**Task goal**.
Pick out each line of the records that contains the word "unikalūs" and copy those lines.

---------- Data shown

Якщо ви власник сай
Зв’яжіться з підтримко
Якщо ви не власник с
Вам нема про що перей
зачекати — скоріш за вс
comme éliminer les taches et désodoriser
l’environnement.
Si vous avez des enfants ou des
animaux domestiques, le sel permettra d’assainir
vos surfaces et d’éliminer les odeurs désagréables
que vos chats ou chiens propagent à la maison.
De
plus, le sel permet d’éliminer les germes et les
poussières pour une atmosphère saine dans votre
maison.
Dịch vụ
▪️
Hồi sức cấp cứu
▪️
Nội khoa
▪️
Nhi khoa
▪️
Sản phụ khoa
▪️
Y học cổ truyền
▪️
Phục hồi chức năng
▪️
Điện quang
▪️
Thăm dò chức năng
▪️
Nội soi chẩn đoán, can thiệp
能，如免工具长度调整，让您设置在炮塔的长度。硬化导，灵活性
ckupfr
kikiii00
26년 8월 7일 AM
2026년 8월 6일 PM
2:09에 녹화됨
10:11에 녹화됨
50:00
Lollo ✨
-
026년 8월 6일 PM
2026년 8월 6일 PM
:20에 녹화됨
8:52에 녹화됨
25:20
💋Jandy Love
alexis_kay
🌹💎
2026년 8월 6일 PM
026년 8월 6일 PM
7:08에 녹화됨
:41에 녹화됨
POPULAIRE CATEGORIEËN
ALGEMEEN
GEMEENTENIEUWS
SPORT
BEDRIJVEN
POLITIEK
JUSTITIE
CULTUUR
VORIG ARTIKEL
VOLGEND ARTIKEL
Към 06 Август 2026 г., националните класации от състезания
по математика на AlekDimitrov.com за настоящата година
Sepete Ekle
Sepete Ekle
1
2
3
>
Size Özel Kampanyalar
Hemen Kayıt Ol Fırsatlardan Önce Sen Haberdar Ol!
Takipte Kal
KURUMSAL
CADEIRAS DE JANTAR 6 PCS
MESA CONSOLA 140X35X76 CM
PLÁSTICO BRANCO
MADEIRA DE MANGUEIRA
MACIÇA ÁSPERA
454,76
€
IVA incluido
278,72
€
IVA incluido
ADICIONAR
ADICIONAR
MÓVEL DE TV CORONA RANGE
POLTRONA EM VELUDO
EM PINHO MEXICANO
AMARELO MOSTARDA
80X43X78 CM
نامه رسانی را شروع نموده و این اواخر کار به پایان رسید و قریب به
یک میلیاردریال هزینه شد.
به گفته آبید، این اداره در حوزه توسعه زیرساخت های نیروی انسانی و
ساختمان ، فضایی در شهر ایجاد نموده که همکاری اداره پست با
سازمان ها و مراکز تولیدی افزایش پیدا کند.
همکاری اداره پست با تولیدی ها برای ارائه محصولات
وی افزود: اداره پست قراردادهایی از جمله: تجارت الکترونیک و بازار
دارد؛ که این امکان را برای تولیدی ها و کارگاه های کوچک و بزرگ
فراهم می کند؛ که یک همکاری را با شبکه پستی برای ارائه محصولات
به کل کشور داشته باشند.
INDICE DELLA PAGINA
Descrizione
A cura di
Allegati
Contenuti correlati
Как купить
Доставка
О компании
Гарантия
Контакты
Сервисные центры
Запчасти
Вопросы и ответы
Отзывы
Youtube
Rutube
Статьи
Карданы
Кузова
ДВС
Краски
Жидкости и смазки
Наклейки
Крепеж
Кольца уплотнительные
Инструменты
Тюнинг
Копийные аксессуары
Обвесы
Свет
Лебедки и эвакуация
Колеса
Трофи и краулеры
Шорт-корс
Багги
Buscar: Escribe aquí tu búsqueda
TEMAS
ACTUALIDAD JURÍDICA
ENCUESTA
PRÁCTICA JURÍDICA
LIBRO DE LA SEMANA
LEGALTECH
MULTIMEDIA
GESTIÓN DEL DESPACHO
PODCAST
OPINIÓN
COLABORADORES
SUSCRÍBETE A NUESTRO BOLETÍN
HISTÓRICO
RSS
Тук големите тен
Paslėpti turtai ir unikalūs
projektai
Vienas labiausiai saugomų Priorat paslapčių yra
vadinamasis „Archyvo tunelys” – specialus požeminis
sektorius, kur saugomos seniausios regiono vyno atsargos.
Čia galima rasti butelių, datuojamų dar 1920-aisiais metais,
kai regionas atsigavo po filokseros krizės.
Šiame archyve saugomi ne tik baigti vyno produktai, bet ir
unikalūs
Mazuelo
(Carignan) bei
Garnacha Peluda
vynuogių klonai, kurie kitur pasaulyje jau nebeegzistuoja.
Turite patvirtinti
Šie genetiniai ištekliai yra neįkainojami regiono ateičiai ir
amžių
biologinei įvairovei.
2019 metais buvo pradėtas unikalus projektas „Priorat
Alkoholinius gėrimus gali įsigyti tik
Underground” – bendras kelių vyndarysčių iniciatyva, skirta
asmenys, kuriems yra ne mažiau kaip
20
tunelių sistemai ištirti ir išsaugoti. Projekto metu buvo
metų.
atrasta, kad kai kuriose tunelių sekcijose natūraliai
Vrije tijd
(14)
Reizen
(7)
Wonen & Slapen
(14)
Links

--------------------

**Response to this task**.
Paslėpti turtai ir unikalūs
unikalūs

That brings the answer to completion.